Please repeat the listing below in its entirety, exactly.

EXTRACTED INFORMATION:

● ● ● ●

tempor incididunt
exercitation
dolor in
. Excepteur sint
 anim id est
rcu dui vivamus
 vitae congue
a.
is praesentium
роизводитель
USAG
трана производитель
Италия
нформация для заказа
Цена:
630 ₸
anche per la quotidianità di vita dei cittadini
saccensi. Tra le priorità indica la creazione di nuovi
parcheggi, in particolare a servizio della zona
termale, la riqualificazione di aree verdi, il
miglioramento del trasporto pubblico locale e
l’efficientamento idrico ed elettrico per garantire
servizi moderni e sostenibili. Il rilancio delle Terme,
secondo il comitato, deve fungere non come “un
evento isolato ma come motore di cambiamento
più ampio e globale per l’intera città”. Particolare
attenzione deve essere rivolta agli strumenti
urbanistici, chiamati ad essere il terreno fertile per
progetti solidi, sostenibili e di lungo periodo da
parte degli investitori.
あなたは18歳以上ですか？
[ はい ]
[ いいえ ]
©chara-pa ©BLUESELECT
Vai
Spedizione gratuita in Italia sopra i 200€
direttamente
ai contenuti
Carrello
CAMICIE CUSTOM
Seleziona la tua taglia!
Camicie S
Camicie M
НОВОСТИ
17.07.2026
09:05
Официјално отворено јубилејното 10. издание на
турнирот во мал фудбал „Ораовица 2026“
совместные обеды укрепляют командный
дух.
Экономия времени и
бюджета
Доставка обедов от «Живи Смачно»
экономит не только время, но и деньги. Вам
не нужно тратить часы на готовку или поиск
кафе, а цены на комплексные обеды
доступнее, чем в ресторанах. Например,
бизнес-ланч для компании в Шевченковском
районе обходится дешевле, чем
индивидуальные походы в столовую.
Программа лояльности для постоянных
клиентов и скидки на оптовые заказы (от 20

● ● ● ●

ANSWER FOR THIS EXERCISE:
tempor incididunt
exercitation
dolor in
. Excepteur sint
 anim id est
rcu dui vivamus
 vitae congue
a.
is praesentium
роизводитель
USAG
трана производитель
Италия
нформация для заказа
Цена:
630 ₸
anche per la quotidianità di vita dei cittadini
saccensi. Tra le priorità indica la creazione di nuovi
parcheggi, in particolare a servizio della zona
termale, la riqualificazione di aree verdi, il
miglioramento del trasporto pubblico locale e
l’efficientamento idrico ed elettrico per garantire
servizi moderni e sostenibili. Il rilancio delle Terme,
secondo il comitato, deve fungere non come “un
evento isolato ma come motore di cambiamento
più ampio e globale per l’intera città”. Particolare
attenzione deve essere rivolta agli strumenti
urbanistici, chiamati ad essere il terreno fertile per
progetti solidi, sostenibili e di lungo periodo da
parte degli investitori.
あなたは18歳以上ですか？
[ はい ]
[ いいえ ]
©chara-pa ©BLUESELECT
Vai
Spedizione gratuita in Italia sopra i 200€
direttamente
ai contenuti
Carrello
CAMICIE CUSTOM
Seleziona la tua taglia!
Camicie S
Camicie M
НОВОСТИ
17.07.2026
09:05
Официјално отворено јубилејното 10. издание на
турнирот во мал фудбал „Ораовица 2026“
совместные обеды укрепляют командный
дух.
Экономия времени и
бюджета
Доставка обедов от «Живи Смачно»
экономит не только время, но и деньги. Вам
не нужно тратить часы на готовку или поиск
кафе, а цены на комплексные обеды
доступнее, чем в ресторанах. Например,
бизнес-ланч для компании в Шевченковском
районе обходится дешевле, чем
индивидуальные походы в столовую.
Программа лояльности для постоянных
клиентов и скидки на оптовые заказы (от 20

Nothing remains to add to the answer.